第2章 奴隷の印
こんなことを言うつもりはなかった。こういう娘を買ってはどこへでも行けと言うのがいつものカラ松のやり方だ。だがこの娘は違った。手放したくないと思ってしまうほどに美しく、どことなく気品を感じる。
「……奴隷は、命令に従うのみです」
思わず彼女の手を取るとビクッと反応を返したが、カラ松がそれ以上なにもせずにいると彼女の体から少し力が抜けた。
「カモーン、レディー」
ウインクするカラ松に拍子抜けしたのか、彼女はカラ松についてきた。
「ホエ、ギルティックじゃないダスか」
「ん?おお、デッカーか」
カラ松たちは自分たちの素性を知られないようにするため、互いの呼び名を決めている。カラ松にいたっては貴族と間違われるほどにいい身なりをしている。
「この娘の手当てを頼みたい」
デカパンは彼女をしげしげと見て、
「ホエー。古傷まではどうにもならな……」
そこまで言って何かに気づいたのか、彼女とカラ松の手を引いて走り出した。
「お、おい!俺まで引っ張るな!」
「何を言ってるダス!ギルティックがいなければ、この娘さんがおびえてしまうダス!何せ男ばかりダスからな!」
「……それもそうだな」
船に戻るとデカパンは彼女に先に体を綺麗にするように言った。
「そんな汚れた状態では、治療も出来ないダス」
確かに彼女はすすだらけの泥だらけで、普通の貴族なら買うのをためらっただろう。その上奴隷ともなれば風呂屋も入れてはくれない。食事しようにも奴隷が一緒だと店に入ることすら出来ないのだ。従って奴隷は外で待たされ、ろくに食事も与えられない。死んだらそのまま捨てられる。それが奴隷なのだ。

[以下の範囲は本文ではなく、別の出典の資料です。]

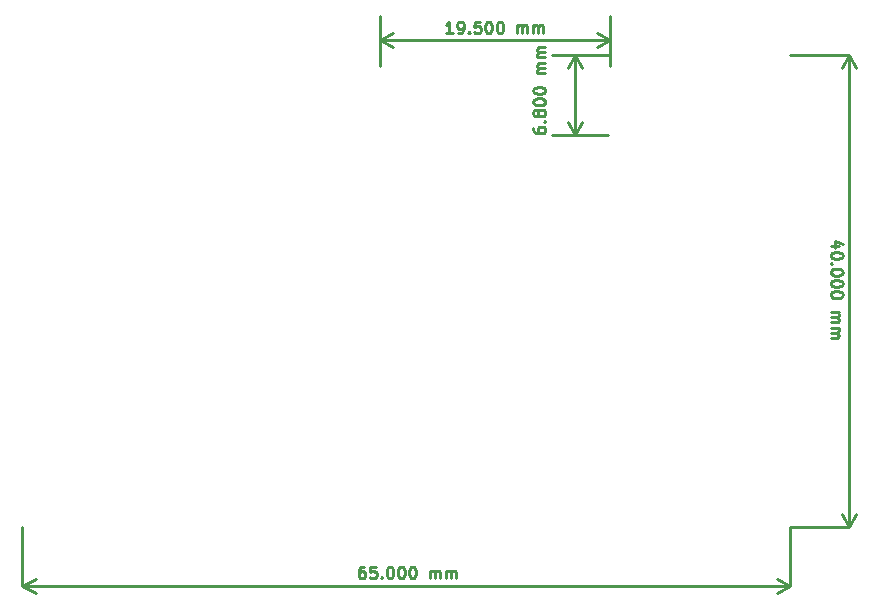
<source format=gbr>
G04 #@! TF.FileFunction,Drawing*
%FSLAX46Y46*%
G04 Gerber Fmt 4.6, Leading zero omitted, Abs format (unit mm)*
G04 Created by KiCad (PCBNEW 4.0.6) date Sun Aug 12 18:17:32 2018*
%MOMM*%
%LPD*%
G01*
G04 APERTURE LIST*
%ADD10C,0.100000*%
%ADD11C,0.250000*%
G04 APERTURE END LIST*
D10*
D11*
X28933334Y-3352381D02*
X28742857Y-3352381D01*
X28647619Y-3400000D01*
X28600000Y-3447619D01*
X28504762Y-3590476D01*
X28457143Y-3780952D01*
X28457143Y-4161905D01*
X28504762Y-4257143D01*
X28552381Y-4304762D01*
X28647619Y-4352381D01*
X28838096Y-4352381D01*
X28933334Y-4304762D01*
X28980953Y-4257143D01*
X29028572Y-4161905D01*
X29028572Y-3923810D01*
X28980953Y-3828571D01*
X28933334Y-3780952D01*
X28838096Y-3733333D01*
X28647619Y-3733333D01*
X28552381Y-3780952D01*
X28504762Y-3828571D01*
X28457143Y-3923810D01*
X29933334Y-3352381D02*
X29457143Y-3352381D01*
X29409524Y-3828571D01*
X29457143Y-3780952D01*
X29552381Y-3733333D01*
X29790477Y-3733333D01*
X29885715Y-3780952D01*
X29933334Y-3828571D01*
X29980953Y-3923810D01*
X29980953Y-4161905D01*
X29933334Y-4257143D01*
X29885715Y-4304762D01*
X29790477Y-4352381D01*
X29552381Y-4352381D01*
X29457143Y-4304762D01*
X29409524Y-4257143D01*
X30409524Y-4257143D02*
X30457143Y-4304762D01*
X30409524Y-4352381D01*
X30361905Y-4304762D01*
X30409524Y-4257143D01*
X30409524Y-4352381D01*
X31076190Y-3352381D02*
X31171429Y-3352381D01*
X31266667Y-3400000D01*
X31314286Y-3447619D01*
X31361905Y-3542857D01*
X31409524Y-3733333D01*
X31409524Y-3971429D01*
X31361905Y-4161905D01*
X31314286Y-4257143D01*
X31266667Y-4304762D01*
X31171429Y-4352381D01*
X31076190Y-4352381D01*
X30980952Y-4304762D01*
X30933333Y-4257143D01*
X30885714Y-4161905D01*
X30838095Y-3971429D01*
X30838095Y-3733333D01*
X30885714Y-3542857D01*
X30933333Y-3447619D01*
X30980952Y-3400000D01*
X31076190Y-3352381D01*
X32028571Y-3352381D02*
X32123810Y-3352381D01*
X32219048Y-3400000D01*
X32266667Y-3447619D01*
X32314286Y-3542857D01*
X32361905Y-3733333D01*
X32361905Y-3971429D01*
X32314286Y-4161905D01*
X32266667Y-4257143D01*
X32219048Y-4304762D01*
X32123810Y-4352381D01*
X32028571Y-4352381D01*
X31933333Y-4304762D01*
X31885714Y-4257143D01*
X31838095Y-4161905D01*
X31790476Y-3971429D01*
X31790476Y-3733333D01*
X31838095Y-3542857D01*
X31885714Y-3447619D01*
X31933333Y-3400000D01*
X32028571Y-3352381D01*
X32980952Y-3352381D02*
X33076191Y-3352381D01*
X33171429Y-3400000D01*
X33219048Y-3447619D01*
X33266667Y-3542857D01*
X33314286Y-3733333D01*
X33314286Y-3971429D01*
X33266667Y-4161905D01*
X33219048Y-4257143D01*
X33171429Y-4304762D01*
X33076191Y-4352381D01*
X32980952Y-4352381D01*
X32885714Y-4304762D01*
X32838095Y-4257143D01*
X32790476Y-4161905D01*
X32742857Y-3971429D01*
X32742857Y-3733333D01*
X32790476Y-3542857D01*
X32838095Y-3447619D01*
X32885714Y-3400000D01*
X32980952Y-3352381D01*
X34504762Y-4352381D02*
X34504762Y-3685714D01*
X34504762Y-3780952D02*
X34552381Y-3733333D01*
X34647619Y-3685714D01*
X34790477Y-3685714D01*
X34885715Y-3733333D01*
X34933334Y-3828571D01*
X34933334Y-4352381D01*
X34933334Y-3828571D02*
X34980953Y-3733333D01*
X35076191Y-3685714D01*
X35219048Y-3685714D01*
X35314286Y-3733333D01*
X35361905Y-3828571D01*
X35361905Y-4352381D01*
X35838095Y-4352381D02*
X35838095Y-3685714D01*
X35838095Y-3780952D02*
X35885714Y-3733333D01*
X35980952Y-3685714D01*
X36123810Y-3685714D01*
X36219048Y-3733333D01*
X36266667Y-3828571D01*
X36266667Y-4352381D01*
X36266667Y-3828571D02*
X36314286Y-3733333D01*
X36409524Y-3685714D01*
X36552381Y-3685714D01*
X36647619Y-3733333D01*
X36695238Y-3828571D01*
X36695238Y-4352381D01*
X65000000Y-5000000D02*
X0Y-5000000D01*
X65000000Y0D02*
X65000000Y-5000000D01*
X0Y0D02*
X0Y-5000000D01*
X0Y-5000000D02*
X1126504Y-4413579D01*
X0Y-5000000D02*
X1126504Y-5586421D01*
X65000000Y-5000000D02*
X63873496Y-4413579D01*
X65000000Y-5000000D02*
X63873496Y-5586421D01*
X69114286Y23766666D02*
X68447619Y23766666D01*
X69495238Y24004762D02*
X68780952Y24242857D01*
X68780952Y23623809D01*
X69447619Y23052381D02*
X69447619Y22957142D01*
X69400000Y22861904D01*
X69352381Y22814285D01*
X69257143Y22766666D01*
X69066667Y22719047D01*
X68828571Y22719047D01*
X68638095Y22766666D01*
X68542857Y22814285D01*
X68495238Y22861904D01*
X68447619Y22957142D01*
X68447619Y23052381D01*
X68495238Y23147619D01*
X68542857Y23195238D01*
X68638095Y23242857D01*
X68828571Y23290476D01*
X69066667Y23290476D01*
X69257143Y23242857D01*
X69352381Y23195238D01*
X69400000Y23147619D01*
X69447619Y23052381D01*
X68542857Y22290476D02*
X68495238Y22242857D01*
X68447619Y22290476D01*
X68495238Y22338095D01*
X68542857Y22290476D01*
X68447619Y22290476D01*
X69447619Y21623810D02*
X69447619Y21528571D01*
X69400000Y21433333D01*
X69352381Y21385714D01*
X69257143Y21338095D01*
X69066667Y21290476D01*
X68828571Y21290476D01*
X68638095Y21338095D01*
X68542857Y21385714D01*
X68495238Y21433333D01*
X68447619Y21528571D01*
X68447619Y21623810D01*
X68495238Y21719048D01*
X68542857Y21766667D01*
X68638095Y21814286D01*
X68828571Y21861905D01*
X69066667Y21861905D01*
X69257143Y21814286D01*
X69352381Y21766667D01*
X69400000Y21719048D01*
X69447619Y21623810D01*
X69447619Y20671429D02*
X69447619Y20576190D01*
X69400000Y20480952D01*
X69352381Y20433333D01*
X69257143Y20385714D01*
X69066667Y20338095D01*
X68828571Y20338095D01*
X68638095Y20385714D01*
X68542857Y20433333D01*
X68495238Y20480952D01*
X68447619Y20576190D01*
X68447619Y20671429D01*
X68495238Y20766667D01*
X68542857Y20814286D01*
X68638095Y20861905D01*
X68828571Y20909524D01*
X69066667Y20909524D01*
X69257143Y20861905D01*
X69352381Y20814286D01*
X69400000Y20766667D01*
X69447619Y20671429D01*
X69447619Y19719048D02*
X69447619Y19623809D01*
X69400000Y19528571D01*
X69352381Y19480952D01*
X69257143Y19433333D01*
X69066667Y19385714D01*
X68828571Y19385714D01*
X68638095Y19433333D01*
X68542857Y19480952D01*
X68495238Y19528571D01*
X68447619Y19623809D01*
X68447619Y19719048D01*
X68495238Y19814286D01*
X68542857Y19861905D01*
X68638095Y19909524D01*
X68828571Y19957143D01*
X69066667Y19957143D01*
X69257143Y19909524D01*
X69352381Y19861905D01*
X69400000Y19814286D01*
X69447619Y19719048D01*
X68447619Y18195238D02*
X69114286Y18195238D01*
X69019048Y18195238D02*
X69066667Y18147619D01*
X69114286Y18052381D01*
X69114286Y17909523D01*
X69066667Y17814285D01*
X68971429Y17766666D01*
X68447619Y17766666D01*
X68971429Y17766666D02*
X69066667Y17719047D01*
X69114286Y17623809D01*
X69114286Y17480952D01*
X69066667Y17385714D01*
X68971429Y17338095D01*
X68447619Y17338095D01*
X68447619Y16861905D02*
X69114286Y16861905D01*
X69019048Y16861905D02*
X69066667Y16814286D01*
X69114286Y16719048D01*
X69114286Y16576190D01*
X69066667Y16480952D01*
X68971429Y16433333D01*
X68447619Y16433333D01*
X68971429Y16433333D02*
X69066667Y16385714D01*
X69114286Y16290476D01*
X69114286Y16147619D01*
X69066667Y16052381D01*
X68971429Y16004762D01*
X68447619Y16004762D01*
X70000000Y40000000D02*
X70000000Y0D01*
X65000000Y40000000D02*
X70000000Y40000000D01*
X65000000Y0D02*
X70000000Y0D01*
X70000000Y0D02*
X69413579Y1126504D01*
X70000000Y0D02*
X70586421Y1126504D01*
X70000000Y40000000D02*
X69413579Y38873496D01*
X70000000Y40000000D02*
X70586421Y38873496D01*
X43252381Y33809525D02*
X43252381Y33619048D01*
X43300000Y33523810D01*
X43347619Y33476191D01*
X43490476Y33380953D01*
X43680952Y33333334D01*
X44061905Y33333334D01*
X44157143Y33380953D01*
X44204762Y33428572D01*
X44252381Y33523810D01*
X44252381Y33714287D01*
X44204762Y33809525D01*
X44157143Y33857144D01*
X44061905Y33904763D01*
X43823810Y33904763D01*
X43728571Y33857144D01*
X43680952Y33809525D01*
X43633333Y33714287D01*
X43633333Y33523810D01*
X43680952Y33428572D01*
X43728571Y33380953D01*
X43823810Y33333334D01*
X44157143Y34333334D02*
X44204762Y34380953D01*
X44252381Y34333334D01*
X44204762Y34285715D01*
X44157143Y34333334D01*
X44252381Y34333334D01*
X43680952Y34952381D02*
X43633333Y34857143D01*
X43585714Y34809524D01*
X43490476Y34761905D01*
X43442857Y34761905D01*
X43347619Y34809524D01*
X43300000Y34857143D01*
X43252381Y34952381D01*
X43252381Y35142858D01*
X43300000Y35238096D01*
X43347619Y35285715D01*
X43442857Y35333334D01*
X43490476Y35333334D01*
X43585714Y35285715D01*
X43633333Y35238096D01*
X43680952Y35142858D01*
X43680952Y34952381D01*
X43728571Y34857143D01*
X43776190Y34809524D01*
X43871429Y34761905D01*
X44061905Y34761905D01*
X44157143Y34809524D01*
X44204762Y34857143D01*
X44252381Y34952381D01*
X44252381Y35142858D01*
X44204762Y35238096D01*
X44157143Y35285715D01*
X44061905Y35333334D01*
X43871429Y35333334D01*
X43776190Y35285715D01*
X43728571Y35238096D01*
X43680952Y35142858D01*
X43252381Y35952381D02*
X43252381Y36047620D01*
X43300000Y36142858D01*
X43347619Y36190477D01*
X43442857Y36238096D01*
X43633333Y36285715D01*
X43871429Y36285715D01*
X44061905Y36238096D01*
X44157143Y36190477D01*
X44204762Y36142858D01*
X44252381Y36047620D01*
X44252381Y35952381D01*
X44204762Y35857143D01*
X44157143Y35809524D01*
X44061905Y35761905D01*
X43871429Y35714286D01*
X43633333Y35714286D01*
X43442857Y35761905D01*
X43347619Y35809524D01*
X43300000Y35857143D01*
X43252381Y35952381D01*
X43252381Y36904762D02*
X43252381Y37000001D01*
X43300000Y37095239D01*
X43347619Y37142858D01*
X43442857Y37190477D01*
X43633333Y37238096D01*
X43871429Y37238096D01*
X44061905Y37190477D01*
X44157143Y37142858D01*
X44204762Y37095239D01*
X44252381Y37000001D01*
X44252381Y36904762D01*
X44204762Y36809524D01*
X44157143Y36761905D01*
X44061905Y36714286D01*
X43871429Y36666667D01*
X43633333Y36666667D01*
X43442857Y36714286D01*
X43347619Y36761905D01*
X43300000Y36809524D01*
X43252381Y36904762D01*
X44252381Y38428572D02*
X43585714Y38428572D01*
X43680952Y38428572D02*
X43633333Y38476191D01*
X43585714Y38571429D01*
X43585714Y38714287D01*
X43633333Y38809525D01*
X43728571Y38857144D01*
X44252381Y38857144D01*
X43728571Y38857144D02*
X43633333Y38904763D01*
X43585714Y39000001D01*
X43585714Y39142858D01*
X43633333Y39238096D01*
X43728571Y39285715D01*
X44252381Y39285715D01*
X44252381Y39761905D02*
X43585714Y39761905D01*
X43680952Y39761905D02*
X43633333Y39809524D01*
X43585714Y39904762D01*
X43585714Y40047620D01*
X43633333Y40142858D01*
X43728571Y40190477D01*
X44252381Y40190477D01*
X43728571Y40190477D02*
X43633333Y40238096D01*
X43585714Y40333334D01*
X43585714Y40476191D01*
X43633333Y40571429D01*
X43728571Y40619048D01*
X44252381Y40619048D01*
X46800000Y33200000D02*
X46800000Y40000000D01*
X49600000Y33200000D02*
X44800000Y33200000D01*
X49600000Y40000000D02*
X44800000Y40000000D01*
X46800000Y40000000D02*
X47386421Y38873496D01*
X46800000Y40000000D02*
X46213579Y38873496D01*
X46800000Y33200000D02*
X47386421Y34326504D01*
X46800000Y33200000D02*
X46213579Y34326504D01*
X36428572Y41797619D02*
X35857143Y41797619D01*
X36142857Y41797619D02*
X36142857Y42797619D01*
X36047619Y42654762D01*
X35952381Y42559524D01*
X35857143Y42511905D01*
X36904762Y41797619D02*
X37095238Y41797619D01*
X37190477Y41845238D01*
X37238096Y41892857D01*
X37333334Y42035714D01*
X37380953Y42226190D01*
X37380953Y42607143D01*
X37333334Y42702381D01*
X37285715Y42750000D01*
X37190477Y42797619D01*
X37000000Y42797619D01*
X36904762Y42750000D01*
X36857143Y42702381D01*
X36809524Y42607143D01*
X36809524Y42369048D01*
X36857143Y42273810D01*
X36904762Y42226190D01*
X37000000Y42178571D01*
X37190477Y42178571D01*
X37285715Y42226190D01*
X37333334Y42273810D01*
X37380953Y42369048D01*
X37809524Y41892857D02*
X37857143Y41845238D01*
X37809524Y41797619D01*
X37761905Y41845238D01*
X37809524Y41892857D01*
X37809524Y41797619D01*
X38761905Y42797619D02*
X38285714Y42797619D01*
X38238095Y42321429D01*
X38285714Y42369048D01*
X38380952Y42416667D01*
X38619048Y42416667D01*
X38714286Y42369048D01*
X38761905Y42321429D01*
X38809524Y42226190D01*
X38809524Y41988095D01*
X38761905Y41892857D01*
X38714286Y41845238D01*
X38619048Y41797619D01*
X38380952Y41797619D01*
X38285714Y41845238D01*
X38238095Y41892857D01*
X39428571Y42797619D02*
X39523810Y42797619D01*
X39619048Y42750000D01*
X39666667Y42702381D01*
X39714286Y42607143D01*
X39761905Y42416667D01*
X39761905Y42178571D01*
X39714286Y41988095D01*
X39666667Y41892857D01*
X39619048Y41845238D01*
X39523810Y41797619D01*
X39428571Y41797619D01*
X39333333Y41845238D01*
X39285714Y41892857D01*
X39238095Y41988095D01*
X39190476Y42178571D01*
X39190476Y42416667D01*
X39238095Y42607143D01*
X39285714Y42702381D01*
X39333333Y42750000D01*
X39428571Y42797619D01*
X40380952Y42797619D02*
X40476191Y42797619D01*
X40571429Y42750000D01*
X40619048Y42702381D01*
X40666667Y42607143D01*
X40714286Y42416667D01*
X40714286Y42178571D01*
X40666667Y41988095D01*
X40619048Y41892857D01*
X40571429Y41845238D01*
X40476191Y41797619D01*
X40380952Y41797619D01*
X40285714Y41845238D01*
X40238095Y41892857D01*
X40190476Y41988095D01*
X40142857Y42178571D01*
X40142857Y42416667D01*
X40190476Y42607143D01*
X40238095Y42702381D01*
X40285714Y42750000D01*
X40380952Y42797619D01*
X41904762Y41797619D02*
X41904762Y42464286D01*
X41904762Y42369048D02*
X41952381Y42416667D01*
X42047619Y42464286D01*
X42190477Y42464286D01*
X42285715Y42416667D01*
X42333334Y42321429D01*
X42333334Y41797619D01*
X42333334Y42321429D02*
X42380953Y42416667D01*
X42476191Y42464286D01*
X42619048Y42464286D01*
X42714286Y42416667D01*
X42761905Y42321429D01*
X42761905Y41797619D01*
X43238095Y41797619D02*
X43238095Y42464286D01*
X43238095Y42369048D02*
X43285714Y42416667D01*
X43380952Y42464286D01*
X43523810Y42464286D01*
X43619048Y42416667D01*
X43666667Y42321429D01*
X43666667Y41797619D01*
X43666667Y42321429D02*
X43714286Y42416667D01*
X43809524Y42464286D01*
X43952381Y42464286D01*
X44047619Y42416667D01*
X44095238Y42321429D01*
X44095238Y41797619D01*
X30250000Y41250000D02*
X49750000Y41250000D01*
X30250000Y39000000D02*
X30250000Y43250000D01*
X49750000Y39000000D02*
X49750000Y43250000D01*
X49750000Y41250000D02*
X48623496Y40663579D01*
X49750000Y41250000D02*
X48623496Y41836421D01*
X30250000Y41250000D02*
X31376504Y40663579D01*
X30250000Y41250000D02*
X31376504Y41836421D01*
M02*

</source>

戸惑う彼女の手を引いて風呂場へ連れていくカラ松。だが風呂の使い方もわからない彼女に優しく教えてやる。最初はシャワーに驚いたが、カラ松の前で服を脱いでシャワーを浴び出した。奴隷が主人の前で裸になるのは当然だと考えられているからだ。汚れを含んだ水が流れていく。
「…!!」
カラ松は息を飲んだ。彼女の体には何かで切られたような傷や火傷の跡が無数にあった。
「ひどいことをしやがる」
だがそれと同時に、彼女の素顔も現れた。
「おお……!」
ため息が出るほどに美しいと思う一方で、どこかで見たような気もしていたが、どこだったかが思い出せない。やがて綺麗になった彼女は体を拭いて服を着る。